Jechał po Ełku rozbitym samochodem. Był tak pijany, że nie mógł dmuchnąć w alkomat
Policjanci zatrzymali kierowcę, który po uderzeniu w znak drogowy jechał rozbitym samochodem. Mężczyzna był tak pijany, że nie mógł dmuchnąć w alkomat.
W nocy (11.03.2025 r.) policjanci dostali zgłoszenie, że po Ełku niebezpiecznie porusza się samochód. Uwagę mieszkańców zwróciły uszkodzenia w pojeździe i dziwne zachowanie kierowcy.
Policjanci dostrzegli ten samochód na stacji benzynowej.
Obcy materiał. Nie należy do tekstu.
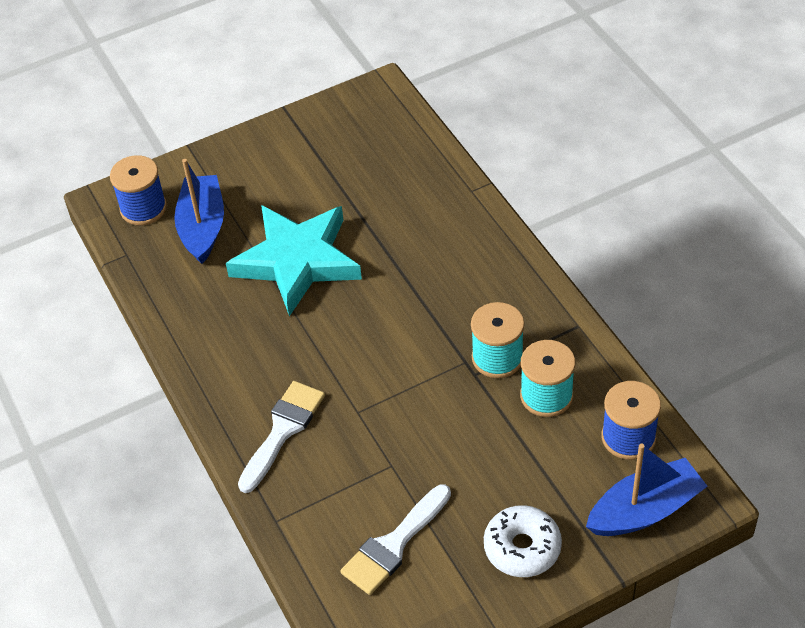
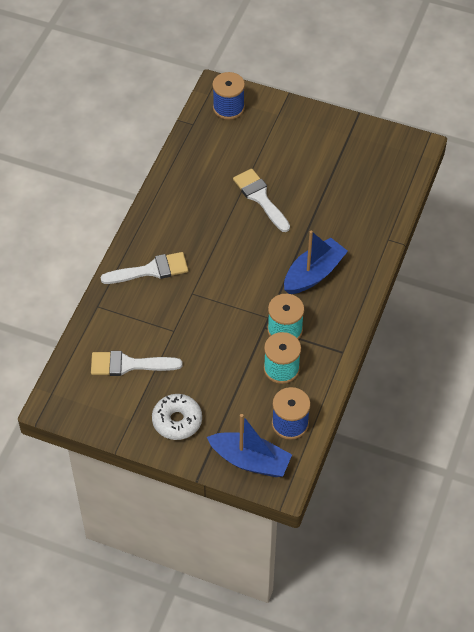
camera: 45 degrees right, 5 degrees up
blue boat [174,159,224,264] -> blue boat moved to [284,231,348,294]
turquoise star [226,205,362,316] -> white brush [233,169,290,232]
Za kierownicą siedział mężczyzna w stanie upojenia alkoholowego. Nie mógł utrzymać się na nogach i był tak pijany, że nie był w stanie poddać się badaniu alkomatem. Pobrano mu krew do badań na zawartość alkoholu i środków odurzających.
Ustalenia wskazują, że kierowca wcześniej uderzył w znak drogowy. Nie zraził się tym i kontynuował jazdę po mieście, mimo rozbitego samochodu.
Mężczyzna został zatrzymany w policyjnej celi. Gdy został zbadany po siedmiu godzinach od zatrzymania, miał jeszcze 1,5 promila alkoholu.
Za kierowanie pojazdem w stanie nietrzeźwości czy pod wpływem środka odurzającego grozi kara do 3 lat pozbawienia wolności, konsekwencje finansowe i zakaz kierowania.